The real money is made in preparing the facilities and infrastructure - the construction companies score the most from these events, especially when new stadiums need to be built.  Dig a little and you're likely to find event officials and politicians with their fingers in the pie through virtue of holding non-executive directorships and indirect shareholdings in such companies. And we won't get into the bribes that are involved in the tendering process.

Most of the facilities become white elephants

Beijing's iconic $500 million Bird's Nest built for the 2008 Olympics has hosted 12 events last year.  In the winter it serves as an ice rink.  Athens, Sydney and Seoul - previous Olympic hosts - all have white elephants for which city management to this day struggle to find uses for.  After the 2010 Soccer World Cup, the city of Durban wants to host Rugby matches at its beautiful Moses Mabhida Stadium because utilization is so low.  To throw that much money to build stadiums from scratch for an event that won't last more than a month is insanity.  Even more insane is the notion that those stadiums will even experience a utilization rate of 30% once the event is over.

Perception is fickle and temporary

South Africa was and still is eager to show the world it is a world class destination.  Hosting the Soccer World Cup was meant to be a strong statement to the rest of the world that South Africa is a global player.  The expectation that hosting a world cup of any sort or the Olympics (an idea Durban was also flirting with) will change perceptions ignores a key trait of the modern human brain:  people have short memories and attention spans.  Two days after some major event concludes, there's Wimbledon, the UEFA Champions League, the Superbowl, the Australian Open, the Tour de France, the New York Marathon....meaning the event you spent billions on hosting will be forgotten within a week at most.

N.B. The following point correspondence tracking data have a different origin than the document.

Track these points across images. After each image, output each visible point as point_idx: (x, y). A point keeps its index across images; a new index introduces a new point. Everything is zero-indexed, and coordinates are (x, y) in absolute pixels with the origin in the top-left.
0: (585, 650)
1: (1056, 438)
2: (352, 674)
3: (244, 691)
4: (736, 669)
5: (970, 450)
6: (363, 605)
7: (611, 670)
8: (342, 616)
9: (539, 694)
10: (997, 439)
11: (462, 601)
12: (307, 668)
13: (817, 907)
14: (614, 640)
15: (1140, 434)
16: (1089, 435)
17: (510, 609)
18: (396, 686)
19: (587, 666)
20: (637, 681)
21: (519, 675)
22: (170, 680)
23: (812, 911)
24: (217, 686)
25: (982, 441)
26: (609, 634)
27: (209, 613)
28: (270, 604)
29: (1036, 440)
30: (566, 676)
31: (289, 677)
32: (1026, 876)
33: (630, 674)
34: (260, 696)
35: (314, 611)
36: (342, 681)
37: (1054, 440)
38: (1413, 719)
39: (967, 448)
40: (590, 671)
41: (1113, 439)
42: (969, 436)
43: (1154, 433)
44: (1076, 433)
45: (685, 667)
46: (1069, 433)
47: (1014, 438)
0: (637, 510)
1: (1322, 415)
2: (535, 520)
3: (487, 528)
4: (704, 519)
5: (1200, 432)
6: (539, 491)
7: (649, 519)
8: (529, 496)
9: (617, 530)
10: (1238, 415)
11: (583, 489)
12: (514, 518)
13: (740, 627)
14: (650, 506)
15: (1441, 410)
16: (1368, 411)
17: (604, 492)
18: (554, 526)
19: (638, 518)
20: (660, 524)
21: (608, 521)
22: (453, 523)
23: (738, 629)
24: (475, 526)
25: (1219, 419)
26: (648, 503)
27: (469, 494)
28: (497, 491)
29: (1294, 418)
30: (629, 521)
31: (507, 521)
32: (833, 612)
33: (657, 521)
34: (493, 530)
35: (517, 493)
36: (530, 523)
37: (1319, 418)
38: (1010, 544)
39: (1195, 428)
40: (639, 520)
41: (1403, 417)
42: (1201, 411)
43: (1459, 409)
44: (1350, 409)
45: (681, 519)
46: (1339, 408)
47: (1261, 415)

In any case, when you're watching a bunch of guys playing on a grassy pitch or some swimmers in the 100m breaststroke final, are you taking in the beauty of the country they're competing in or are you just watching the contest and interested in seeing who wins?  You're looking at a field of grass, a track or a swimming pool on your television, you're not admiring the beauty of the host nation. 


Why you should take note

Let's use relatively modest numbers in a simplistic example.  If the event costs $10 billion and your country has 10 million taxpayers, then that's a $1,000 cost per person.  How many hours or days do you work to earn that?  Your government won't raise tax rates: that's too crass.  Instead they increase toll road fees, sin taxes and even clamp down on minor offenses to collect more fines.  Then don't forget the cost of maintaining those new stadiums and facilities.  For an event that's barely a month long, citizens will subsidize the costs for years.

Repetitive events make more sense

Events that recur each year like the Indy 500 and Wimbledon make more sense as you don't keep re-investing money for infrastructure and because they happen annually, there is more incentive to make them profitable.  With once-off events everybody splits when the party is over and nobody really cares what happens afterward because they've all made their cut.  So is the solution not to have the Olympics or Soccer World Cup?  Of course not.  The solution is you shouldn't bid to host them unless you already have most of the infrastructure in place and you can prove with reasonable certainty that the net cash inflow will be positive. That's not unreasonable, that's responsible governance.